Expérimentation du transfert de la médecine scolaire aux Départements volontaires : les sénateurs adoptent la proposition de loi malgré les réticences de la Ministre

Les sénateurs ont adopté le 20 mars la proposition de loi de Mme Françoise Gatel proposant d’expérimenter le transfert de la médecine scolaire aux Départements volontaires, contre l’avis de Nicole Belloubet, Ministre de l’Education nationale.

Cette proposition de loi vise à répondre aux difficultés d’accès au bilan de santé scolaire, une proposition régulièrement portée par les sénateurs, en particulier lors des travaux de la loi 3DS mais déclinée jusque-là par le Gouvernement.

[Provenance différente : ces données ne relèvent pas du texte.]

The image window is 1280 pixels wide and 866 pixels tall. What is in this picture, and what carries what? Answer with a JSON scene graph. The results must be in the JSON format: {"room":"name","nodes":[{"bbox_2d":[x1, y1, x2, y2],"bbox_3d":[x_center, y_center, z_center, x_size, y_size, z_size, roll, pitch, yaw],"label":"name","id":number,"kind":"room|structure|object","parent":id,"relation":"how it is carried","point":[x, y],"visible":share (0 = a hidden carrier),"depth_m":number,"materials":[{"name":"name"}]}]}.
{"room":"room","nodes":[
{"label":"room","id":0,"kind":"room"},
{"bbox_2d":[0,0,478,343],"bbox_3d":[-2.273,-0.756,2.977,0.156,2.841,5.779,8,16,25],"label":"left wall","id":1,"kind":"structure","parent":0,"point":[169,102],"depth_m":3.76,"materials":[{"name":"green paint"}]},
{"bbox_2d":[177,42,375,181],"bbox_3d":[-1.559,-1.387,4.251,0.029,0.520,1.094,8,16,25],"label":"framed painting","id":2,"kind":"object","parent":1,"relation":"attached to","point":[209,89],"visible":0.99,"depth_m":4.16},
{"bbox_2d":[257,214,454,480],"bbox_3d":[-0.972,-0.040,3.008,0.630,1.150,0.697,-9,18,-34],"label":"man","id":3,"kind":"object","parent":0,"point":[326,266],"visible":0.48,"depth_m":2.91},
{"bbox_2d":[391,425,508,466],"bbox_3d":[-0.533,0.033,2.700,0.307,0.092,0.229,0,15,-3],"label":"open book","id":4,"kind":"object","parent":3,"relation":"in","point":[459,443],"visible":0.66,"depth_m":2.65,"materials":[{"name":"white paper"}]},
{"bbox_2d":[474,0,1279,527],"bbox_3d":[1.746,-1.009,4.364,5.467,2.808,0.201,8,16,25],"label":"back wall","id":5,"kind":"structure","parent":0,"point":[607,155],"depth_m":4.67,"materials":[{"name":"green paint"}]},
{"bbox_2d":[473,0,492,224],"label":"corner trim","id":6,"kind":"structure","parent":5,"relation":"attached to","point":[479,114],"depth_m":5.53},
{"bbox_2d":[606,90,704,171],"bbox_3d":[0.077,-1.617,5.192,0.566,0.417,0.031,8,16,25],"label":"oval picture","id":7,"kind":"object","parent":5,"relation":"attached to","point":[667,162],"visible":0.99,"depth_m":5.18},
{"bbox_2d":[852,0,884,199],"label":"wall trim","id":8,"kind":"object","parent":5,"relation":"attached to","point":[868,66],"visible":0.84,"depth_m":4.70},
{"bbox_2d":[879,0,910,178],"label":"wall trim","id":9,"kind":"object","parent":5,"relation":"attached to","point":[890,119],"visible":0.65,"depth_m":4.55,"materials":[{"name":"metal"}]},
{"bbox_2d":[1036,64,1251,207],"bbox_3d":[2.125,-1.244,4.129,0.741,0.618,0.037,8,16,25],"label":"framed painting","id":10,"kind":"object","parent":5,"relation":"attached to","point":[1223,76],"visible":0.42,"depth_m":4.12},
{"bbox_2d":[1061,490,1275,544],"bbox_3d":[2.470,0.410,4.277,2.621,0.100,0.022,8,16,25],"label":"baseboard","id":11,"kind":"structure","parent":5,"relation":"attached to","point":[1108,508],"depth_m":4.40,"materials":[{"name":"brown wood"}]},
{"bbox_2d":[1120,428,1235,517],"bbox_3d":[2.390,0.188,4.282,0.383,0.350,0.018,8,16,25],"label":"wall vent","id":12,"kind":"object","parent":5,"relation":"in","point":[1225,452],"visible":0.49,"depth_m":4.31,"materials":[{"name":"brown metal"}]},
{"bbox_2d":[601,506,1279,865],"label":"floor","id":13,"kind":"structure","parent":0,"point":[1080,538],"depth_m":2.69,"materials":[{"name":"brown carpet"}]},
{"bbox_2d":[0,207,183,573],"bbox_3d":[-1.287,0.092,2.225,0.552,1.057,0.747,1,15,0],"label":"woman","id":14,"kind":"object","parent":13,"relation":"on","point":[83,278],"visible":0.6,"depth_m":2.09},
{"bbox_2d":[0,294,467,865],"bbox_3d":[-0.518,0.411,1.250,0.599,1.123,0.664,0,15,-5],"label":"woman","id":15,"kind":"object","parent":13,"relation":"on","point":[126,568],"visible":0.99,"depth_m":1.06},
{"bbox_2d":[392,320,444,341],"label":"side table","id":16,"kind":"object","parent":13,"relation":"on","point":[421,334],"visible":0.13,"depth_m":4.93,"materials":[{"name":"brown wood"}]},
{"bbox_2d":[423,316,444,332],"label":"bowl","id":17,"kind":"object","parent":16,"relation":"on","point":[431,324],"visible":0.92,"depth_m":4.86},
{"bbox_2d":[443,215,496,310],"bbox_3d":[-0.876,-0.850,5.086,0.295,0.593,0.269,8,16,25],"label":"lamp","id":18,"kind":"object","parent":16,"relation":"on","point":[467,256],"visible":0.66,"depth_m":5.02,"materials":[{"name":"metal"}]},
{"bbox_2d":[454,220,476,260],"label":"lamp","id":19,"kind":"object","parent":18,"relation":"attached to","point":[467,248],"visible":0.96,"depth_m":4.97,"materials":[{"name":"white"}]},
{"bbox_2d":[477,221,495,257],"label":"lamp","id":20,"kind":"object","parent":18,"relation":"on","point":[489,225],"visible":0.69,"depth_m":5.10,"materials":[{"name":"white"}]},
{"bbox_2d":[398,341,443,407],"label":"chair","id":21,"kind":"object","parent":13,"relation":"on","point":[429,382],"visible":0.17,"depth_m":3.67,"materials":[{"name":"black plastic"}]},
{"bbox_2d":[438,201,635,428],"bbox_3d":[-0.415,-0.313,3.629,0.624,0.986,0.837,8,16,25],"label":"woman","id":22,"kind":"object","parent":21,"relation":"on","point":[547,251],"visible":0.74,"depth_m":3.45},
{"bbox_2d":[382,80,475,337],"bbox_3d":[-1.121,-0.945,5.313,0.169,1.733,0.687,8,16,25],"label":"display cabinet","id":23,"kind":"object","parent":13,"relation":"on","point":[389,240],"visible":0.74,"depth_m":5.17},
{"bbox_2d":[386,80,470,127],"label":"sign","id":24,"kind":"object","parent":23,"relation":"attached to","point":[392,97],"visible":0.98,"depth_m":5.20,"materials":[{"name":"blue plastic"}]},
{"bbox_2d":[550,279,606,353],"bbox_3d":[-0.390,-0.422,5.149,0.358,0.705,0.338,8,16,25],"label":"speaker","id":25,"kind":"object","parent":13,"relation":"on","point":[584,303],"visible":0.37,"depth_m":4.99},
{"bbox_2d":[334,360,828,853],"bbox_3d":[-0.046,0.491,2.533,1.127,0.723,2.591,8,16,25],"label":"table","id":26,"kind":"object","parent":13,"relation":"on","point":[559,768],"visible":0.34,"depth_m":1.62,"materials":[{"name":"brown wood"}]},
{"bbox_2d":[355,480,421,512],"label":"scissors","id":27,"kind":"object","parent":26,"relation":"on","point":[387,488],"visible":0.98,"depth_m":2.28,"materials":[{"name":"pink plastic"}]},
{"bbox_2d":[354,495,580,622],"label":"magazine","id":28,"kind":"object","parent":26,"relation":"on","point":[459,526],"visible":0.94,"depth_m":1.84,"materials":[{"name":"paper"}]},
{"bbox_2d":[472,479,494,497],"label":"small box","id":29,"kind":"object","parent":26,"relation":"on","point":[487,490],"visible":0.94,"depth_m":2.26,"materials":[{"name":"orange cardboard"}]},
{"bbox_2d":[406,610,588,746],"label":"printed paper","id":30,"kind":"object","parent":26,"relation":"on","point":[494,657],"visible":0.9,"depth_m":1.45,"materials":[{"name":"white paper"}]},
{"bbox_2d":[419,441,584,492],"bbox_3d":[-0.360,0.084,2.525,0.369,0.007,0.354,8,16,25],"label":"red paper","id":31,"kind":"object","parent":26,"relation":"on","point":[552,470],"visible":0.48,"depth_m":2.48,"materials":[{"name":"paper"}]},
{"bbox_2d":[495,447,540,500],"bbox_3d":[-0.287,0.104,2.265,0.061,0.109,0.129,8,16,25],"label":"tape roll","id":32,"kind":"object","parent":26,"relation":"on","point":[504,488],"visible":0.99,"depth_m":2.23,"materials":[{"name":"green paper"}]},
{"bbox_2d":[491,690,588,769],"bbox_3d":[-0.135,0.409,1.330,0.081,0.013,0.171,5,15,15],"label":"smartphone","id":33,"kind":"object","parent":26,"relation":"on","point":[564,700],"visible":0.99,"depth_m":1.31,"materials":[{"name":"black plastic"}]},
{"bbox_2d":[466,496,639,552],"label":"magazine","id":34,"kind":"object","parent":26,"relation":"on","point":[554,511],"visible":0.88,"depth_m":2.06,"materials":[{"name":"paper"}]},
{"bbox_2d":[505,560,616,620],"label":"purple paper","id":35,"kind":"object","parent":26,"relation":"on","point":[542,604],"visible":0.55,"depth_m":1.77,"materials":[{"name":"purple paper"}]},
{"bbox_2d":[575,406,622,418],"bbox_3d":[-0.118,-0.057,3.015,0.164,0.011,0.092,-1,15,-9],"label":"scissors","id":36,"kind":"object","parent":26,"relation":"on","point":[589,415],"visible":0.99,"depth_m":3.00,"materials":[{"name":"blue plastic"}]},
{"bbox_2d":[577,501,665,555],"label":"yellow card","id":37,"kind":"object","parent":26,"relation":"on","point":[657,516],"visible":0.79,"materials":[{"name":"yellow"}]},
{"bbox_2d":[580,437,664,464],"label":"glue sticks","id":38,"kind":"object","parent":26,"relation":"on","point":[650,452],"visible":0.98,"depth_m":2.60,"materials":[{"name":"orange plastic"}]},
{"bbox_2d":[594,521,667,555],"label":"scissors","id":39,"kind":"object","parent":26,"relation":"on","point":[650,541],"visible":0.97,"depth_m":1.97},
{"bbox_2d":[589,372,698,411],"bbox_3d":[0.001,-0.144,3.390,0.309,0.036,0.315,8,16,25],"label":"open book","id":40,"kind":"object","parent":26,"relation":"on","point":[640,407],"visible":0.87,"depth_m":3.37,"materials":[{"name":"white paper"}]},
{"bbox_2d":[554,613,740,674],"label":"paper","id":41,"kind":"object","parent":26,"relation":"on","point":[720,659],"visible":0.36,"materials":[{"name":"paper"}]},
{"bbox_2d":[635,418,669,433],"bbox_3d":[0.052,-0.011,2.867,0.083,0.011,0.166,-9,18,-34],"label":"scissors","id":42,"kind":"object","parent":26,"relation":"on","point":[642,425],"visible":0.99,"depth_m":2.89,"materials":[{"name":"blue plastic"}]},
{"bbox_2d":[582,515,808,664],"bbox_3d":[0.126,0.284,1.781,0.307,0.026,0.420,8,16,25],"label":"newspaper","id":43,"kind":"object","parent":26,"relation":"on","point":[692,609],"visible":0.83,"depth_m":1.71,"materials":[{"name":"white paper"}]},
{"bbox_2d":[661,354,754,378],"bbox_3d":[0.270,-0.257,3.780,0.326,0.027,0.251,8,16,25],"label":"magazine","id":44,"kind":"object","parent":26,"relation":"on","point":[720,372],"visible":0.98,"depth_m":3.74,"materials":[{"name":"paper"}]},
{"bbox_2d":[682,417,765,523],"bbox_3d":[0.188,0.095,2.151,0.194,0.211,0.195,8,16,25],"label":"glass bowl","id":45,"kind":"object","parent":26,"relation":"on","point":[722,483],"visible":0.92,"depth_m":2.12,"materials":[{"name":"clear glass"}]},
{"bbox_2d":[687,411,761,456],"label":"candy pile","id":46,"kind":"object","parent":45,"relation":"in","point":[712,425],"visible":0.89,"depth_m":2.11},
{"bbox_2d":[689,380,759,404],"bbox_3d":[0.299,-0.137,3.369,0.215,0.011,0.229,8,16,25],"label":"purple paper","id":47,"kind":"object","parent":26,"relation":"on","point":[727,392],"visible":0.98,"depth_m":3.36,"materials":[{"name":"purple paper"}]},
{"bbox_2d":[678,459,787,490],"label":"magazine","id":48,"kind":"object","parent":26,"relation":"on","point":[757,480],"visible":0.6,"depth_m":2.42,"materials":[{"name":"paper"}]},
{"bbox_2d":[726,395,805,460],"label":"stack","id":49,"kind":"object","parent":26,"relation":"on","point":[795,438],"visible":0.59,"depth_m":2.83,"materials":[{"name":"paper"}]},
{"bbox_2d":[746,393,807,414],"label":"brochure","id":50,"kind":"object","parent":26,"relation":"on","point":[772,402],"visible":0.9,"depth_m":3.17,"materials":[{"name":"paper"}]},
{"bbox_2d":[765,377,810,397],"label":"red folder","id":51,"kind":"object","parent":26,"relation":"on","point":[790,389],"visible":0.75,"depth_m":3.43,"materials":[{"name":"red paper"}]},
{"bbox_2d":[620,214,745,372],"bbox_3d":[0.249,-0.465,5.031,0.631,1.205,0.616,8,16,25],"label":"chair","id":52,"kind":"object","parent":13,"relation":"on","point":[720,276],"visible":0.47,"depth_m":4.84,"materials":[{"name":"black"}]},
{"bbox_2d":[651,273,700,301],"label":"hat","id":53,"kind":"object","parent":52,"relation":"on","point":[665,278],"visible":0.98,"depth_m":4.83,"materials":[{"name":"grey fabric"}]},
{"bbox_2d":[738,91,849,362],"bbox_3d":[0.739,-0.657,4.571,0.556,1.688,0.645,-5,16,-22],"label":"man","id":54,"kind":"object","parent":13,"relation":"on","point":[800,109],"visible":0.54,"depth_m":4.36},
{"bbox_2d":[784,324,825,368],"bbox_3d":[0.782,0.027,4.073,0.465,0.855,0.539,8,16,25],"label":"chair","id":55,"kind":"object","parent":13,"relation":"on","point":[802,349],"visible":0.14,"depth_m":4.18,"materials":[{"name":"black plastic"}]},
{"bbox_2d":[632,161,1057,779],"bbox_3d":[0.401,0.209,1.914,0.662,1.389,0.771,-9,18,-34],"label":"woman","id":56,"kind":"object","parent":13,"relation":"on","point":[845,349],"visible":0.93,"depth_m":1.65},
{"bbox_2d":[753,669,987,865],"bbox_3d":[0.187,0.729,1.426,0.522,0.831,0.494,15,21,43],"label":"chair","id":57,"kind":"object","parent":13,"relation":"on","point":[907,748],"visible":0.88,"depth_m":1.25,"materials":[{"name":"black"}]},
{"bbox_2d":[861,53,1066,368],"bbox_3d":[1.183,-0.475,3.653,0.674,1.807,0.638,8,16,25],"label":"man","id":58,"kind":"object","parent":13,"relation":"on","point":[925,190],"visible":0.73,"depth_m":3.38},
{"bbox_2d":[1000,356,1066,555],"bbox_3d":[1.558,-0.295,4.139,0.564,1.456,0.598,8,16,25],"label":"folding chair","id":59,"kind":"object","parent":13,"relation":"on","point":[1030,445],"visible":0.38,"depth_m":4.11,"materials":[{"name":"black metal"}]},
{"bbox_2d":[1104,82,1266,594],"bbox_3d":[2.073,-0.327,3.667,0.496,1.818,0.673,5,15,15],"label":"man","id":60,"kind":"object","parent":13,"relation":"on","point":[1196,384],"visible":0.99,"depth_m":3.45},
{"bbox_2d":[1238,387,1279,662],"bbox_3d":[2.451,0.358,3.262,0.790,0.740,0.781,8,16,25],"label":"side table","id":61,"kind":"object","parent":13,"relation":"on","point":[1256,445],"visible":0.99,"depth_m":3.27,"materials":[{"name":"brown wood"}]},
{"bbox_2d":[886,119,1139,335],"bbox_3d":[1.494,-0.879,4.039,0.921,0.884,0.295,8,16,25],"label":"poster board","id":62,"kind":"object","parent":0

Ce texte présenté par Françoise Gatel (UC-Ille-et-Vilaine) prévoit de confier, pour une durée expérimentale de cinq ans aux Départements volontaires, la compétence médecine scolaire et les obligations relatives au bilan de santé et à la promotion de la santé en milieu scolaire. Les modalités de ce transfert de compétence et de crédits seraient conclues par une convention, après un état des lieux permettant au Département de solliciter l’ensemble des informations nécessaires à la prise de décision.

Face aux pénuries et aux disparités territoriales – 46 % des postes de médecins scolaires sont actuellement vacants, selon les chiffres présentés au Sénat – « Il y a nécessité de réformer profondément, de clarifier le dispositif, de le déconcentrer », a déclaré Mme Gatel.

La Ministre a reconnu que la Médecine scolaire connait des problèmes importants : c’est la raison pour laquelle le Ministère de l’Education nationale travaille à y apporter des réponses concrètes.

En l’état actuel, cette proposition de loi risque, selon Mme Belloubet, de susciter plusieurs difficultés :

  • Un tel transfert risque tout d’abord de complexifier la répartition des compétences, non seulement entre l’État et les collectivités territoriales, mais aussi entre échelons de collectivités, puisque les Départements devraient gérer des agents affectés dans les écoles et les lycées, qui relèvent des communes et des régions.
  • La médecine scolaire doit rester une politique nationale, afin de garantir une égalité partout sur le territoire. L’État doit définir une stratégie d’ensemble en matière de santé et de prévention pour les jeunes, notamment en santé mentale.
  • La pénurie de médecins étant généralisée sur tous les territoires, leur rattachement au ministère de l’éducation nationale facilite une péréquation, certes imparfaite, qu’un transfert aux collectivités garantirait moins encore.
  • Il est à craindre aussi que le transfert proposé ne provoque le départ de certains médecins scolaires en exercice, qui verraient dans l’éloignement de l’école une atteinte à leur identité professionnelle.
  • Enfin, les Départements ont déjà des compétences étendues en matière sociale. Celles-ci sont lourdes et coûteuses, avec à la clé des difficultés budgétaires, de mise en œuvre et de ressources humaines.

La Ministre a ensuite rappelé la réflexion de fond actuellement engagée sur l’articulation des compétences entre l’État et les collectivités et sur la décentralisation. Elle a donc souhaité ne pas anticiper sur les conclusions de la mission confiée par le Président de la République à Éric Woerth, sans bénéficier de sa vision globale.

Après avoir conclu sur l’avis défavorable du Gouvernement, elle a présenté la volonté de la rue de Grenelle d’avancer sur l’efficience de la santé scolaire, pour une politique de prévention efficace au bénéfice des élèves. Cela suppose une vraie coopération entre les quatre composantes essentielles de la médecine scolaire : les médecins, les infirmiers, les assistants sociaux et les psychologues scolaires.

Alors que les professionnels de santé se raréfient, le Ministère a fait de leur revalorisation une priorité. Dans le cadre du Grenelle de l’éducation, les mesures catégorielles pour 2021 ont permis une revalorisation indemnitaire pour les médecins de l’éducation nationale de 1 700 euros.

Le Ministère veut aussi améliorer les conditions d’exercice pour renforcer l’attractivité du métier. Il a donc engagé une revue des missions, devant permettre aux médecins scolaires de se concentrer sur la prévention et la protection de la santé des élèves.

Dans le débat engagé, les sénateurs anciens Présidents de Départements ont plaidé pour l’expérimentation de ce transfert. À leurs côtés, des sénateurs se sont inquiétés des moyens financiers de certains départements en difficulté.